[Opening Passage for review section]

Essentially, the transaction is arranged so that the purchaser/lessor relinquishes control over the asset through a long-term “triple net” lease (lessee pays lease rental, maintenance and property insurance). The long-term lease arrangement gives the seller/lessee the same control and responsibility over the asset as if the entity owned it, without having direct ownership. The seller/lessee can retain future interest in the asset through an option to purchase the asset at the end of the lease term.
Under such an arrangement, the seller/lessee secures long-term capital and benefits from tax deductions on the full lease rental payment; and the purchaser/lessor, as owner, receives a long-term total return on its invested capital.
BENEFITS OF SALE-LEASEBACK
Monetizes “passive,” non-revenue generating asset at market value
Secure long-term funding beyond what obtains in bank market
Improves liquidity, thereby providing cash for other revenue generating investments or a shareholder dividend
Enhance financial ratios (debt/equity, ROA, ROE,ROIC and current ratio)
Management retains control and use of the property through the net lease structure
DRAWBACKS OF A SALE-LEASEBACK TO THE SELLER
Potential capital gains tax implications
Foregone potential future capital appreciation of the asset
Reduced flexibility to renovate or rehab the property
“Locked” into long-term lease
May lose the property at end of lease term if repurchase option is not included as part of lease agreement
Is the asset revenue generating or non-revenue generating?
Does the business need to own the asset or does the business need use of the asset?
Is managing a non-revenue portfolio of assets detracting management from focusing on core revenue generating business operations?
Does the business need stable long-term funding?
Does the business need use of the asset over a long- term period?
Sale-leaseback transactions represent an attractive way to raise capital, while maintaining control over their asset pool for corporates, state agencies and executive agencies which have their own real estate and are seeking cash to fund their operations. This type of transaction can provide an alternative to traditional financing and can be used to finance assets such as expansionary projects, maintenance and operational activities of the entity.

[Closing Passage for review section]

Problem to work on :: Retype the text on sale-leaseback transactions in full, word for word.

[Opening Provided material section]

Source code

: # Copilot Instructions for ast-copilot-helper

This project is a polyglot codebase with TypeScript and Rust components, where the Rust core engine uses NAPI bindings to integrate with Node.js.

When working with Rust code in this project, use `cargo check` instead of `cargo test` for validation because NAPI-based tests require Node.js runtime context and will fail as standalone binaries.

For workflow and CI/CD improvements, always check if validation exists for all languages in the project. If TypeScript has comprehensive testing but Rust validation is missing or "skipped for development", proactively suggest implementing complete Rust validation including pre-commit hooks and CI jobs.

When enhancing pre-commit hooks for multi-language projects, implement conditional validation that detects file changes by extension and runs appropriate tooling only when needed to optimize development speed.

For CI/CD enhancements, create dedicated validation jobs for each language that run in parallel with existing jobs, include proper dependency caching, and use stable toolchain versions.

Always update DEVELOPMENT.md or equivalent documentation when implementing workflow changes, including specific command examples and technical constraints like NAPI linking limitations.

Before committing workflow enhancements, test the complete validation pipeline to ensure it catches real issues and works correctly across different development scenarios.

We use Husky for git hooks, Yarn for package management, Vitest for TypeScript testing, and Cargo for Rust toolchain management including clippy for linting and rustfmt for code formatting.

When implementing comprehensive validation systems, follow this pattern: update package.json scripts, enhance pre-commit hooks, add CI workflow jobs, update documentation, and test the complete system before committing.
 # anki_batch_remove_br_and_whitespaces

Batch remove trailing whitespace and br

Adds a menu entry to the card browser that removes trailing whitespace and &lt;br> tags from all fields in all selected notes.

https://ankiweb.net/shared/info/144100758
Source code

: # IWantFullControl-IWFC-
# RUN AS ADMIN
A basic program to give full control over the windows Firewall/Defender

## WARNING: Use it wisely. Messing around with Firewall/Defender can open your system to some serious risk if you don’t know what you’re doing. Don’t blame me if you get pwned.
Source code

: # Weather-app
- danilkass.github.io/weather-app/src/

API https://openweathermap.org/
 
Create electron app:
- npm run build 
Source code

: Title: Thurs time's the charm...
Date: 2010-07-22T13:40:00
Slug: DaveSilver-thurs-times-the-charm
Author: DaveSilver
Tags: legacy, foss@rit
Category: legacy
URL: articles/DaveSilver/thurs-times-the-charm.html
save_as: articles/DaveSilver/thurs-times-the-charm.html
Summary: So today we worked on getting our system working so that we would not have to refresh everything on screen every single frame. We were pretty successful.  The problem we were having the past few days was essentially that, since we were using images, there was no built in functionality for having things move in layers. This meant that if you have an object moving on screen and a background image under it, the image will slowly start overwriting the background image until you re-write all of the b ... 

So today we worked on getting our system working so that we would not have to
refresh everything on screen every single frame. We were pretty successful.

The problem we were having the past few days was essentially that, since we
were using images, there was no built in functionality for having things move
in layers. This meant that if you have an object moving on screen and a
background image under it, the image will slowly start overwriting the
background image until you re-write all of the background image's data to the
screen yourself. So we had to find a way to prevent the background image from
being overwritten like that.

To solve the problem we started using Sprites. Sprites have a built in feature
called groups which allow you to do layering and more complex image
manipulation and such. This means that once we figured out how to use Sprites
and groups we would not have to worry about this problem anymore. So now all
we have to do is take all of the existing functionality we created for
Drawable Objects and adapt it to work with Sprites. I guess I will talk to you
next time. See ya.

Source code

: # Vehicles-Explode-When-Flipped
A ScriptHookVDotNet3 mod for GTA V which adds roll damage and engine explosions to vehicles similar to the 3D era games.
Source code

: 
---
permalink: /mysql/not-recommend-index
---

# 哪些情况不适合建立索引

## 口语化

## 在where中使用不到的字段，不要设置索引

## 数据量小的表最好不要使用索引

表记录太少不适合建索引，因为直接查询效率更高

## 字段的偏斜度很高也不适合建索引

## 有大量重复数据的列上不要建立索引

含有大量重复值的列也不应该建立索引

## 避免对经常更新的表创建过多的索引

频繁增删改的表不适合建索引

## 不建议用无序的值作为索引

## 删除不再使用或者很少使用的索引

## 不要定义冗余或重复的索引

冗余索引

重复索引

[Closing Provided material section]

The answer ::
Essentially, the transaction is arranged so that the purchaser/lessor relinquishes control over the asset through a long-term “triple net” lease (lessee pays lease rental, maintenance and property insurance). The long-term lease arrangement gives the seller/lessee the same control and responsibility over the asset as if the entity owned it, without having direct ownership. The seller/lessee can retain future interest in the asset through an option to purchase the asset at the end of the lease term.
Under such an arrangement, the seller/lessee secures long-term capital and benefits from tax deductions on the full lease rental payment; and the purchaser/lessor, as owner, receives a long-term total return on its invested capital.
BENEFITS OF SALE-LEASEBACK
Monetizes “passive,” non-revenue generating asset at market value
Secure long-term funding beyond what obtains in bank market
Improves liquidity, thereby providing cash for other revenue generating investments or a shareholder dividend
Enhance financial ratios (debt/equity, ROA, ROE,ROIC and current ratio)
Management retains control and use of the property through the net lease structure
DRAWBACKS OF A SALE-LEASEBACK TO THE SELLER
Potential capital gains tax implications
Foregone potential future capital appreciation of the asset
Reduced flexibility to renovate or rehab the property
“Locked” into long-term lease
May lose the property at end of lease term if repurchase option is not included as part of lease agreement
Is the asset revenue generating or non-revenue generating?
Does the business need to own the asset or does the business need use of the asset?
Is managing a non-revenue portfolio of assets detracting management from focusing on core revenue generating business operations?
Does the business need stable long-term funding?
Does the business need use of the asset over a long- term period?
Sale-leaseback transactions represent an attractive way to raise capital, while maintaining control over their asset pool for corporates, state agencies and executive agencies which have their own real estate and are seeking cash to fund their operations. This type of transaction can provide an alternative to traditional financing and can be used to finance assets such as expansionary projects, maintenance and operational activities of the entity.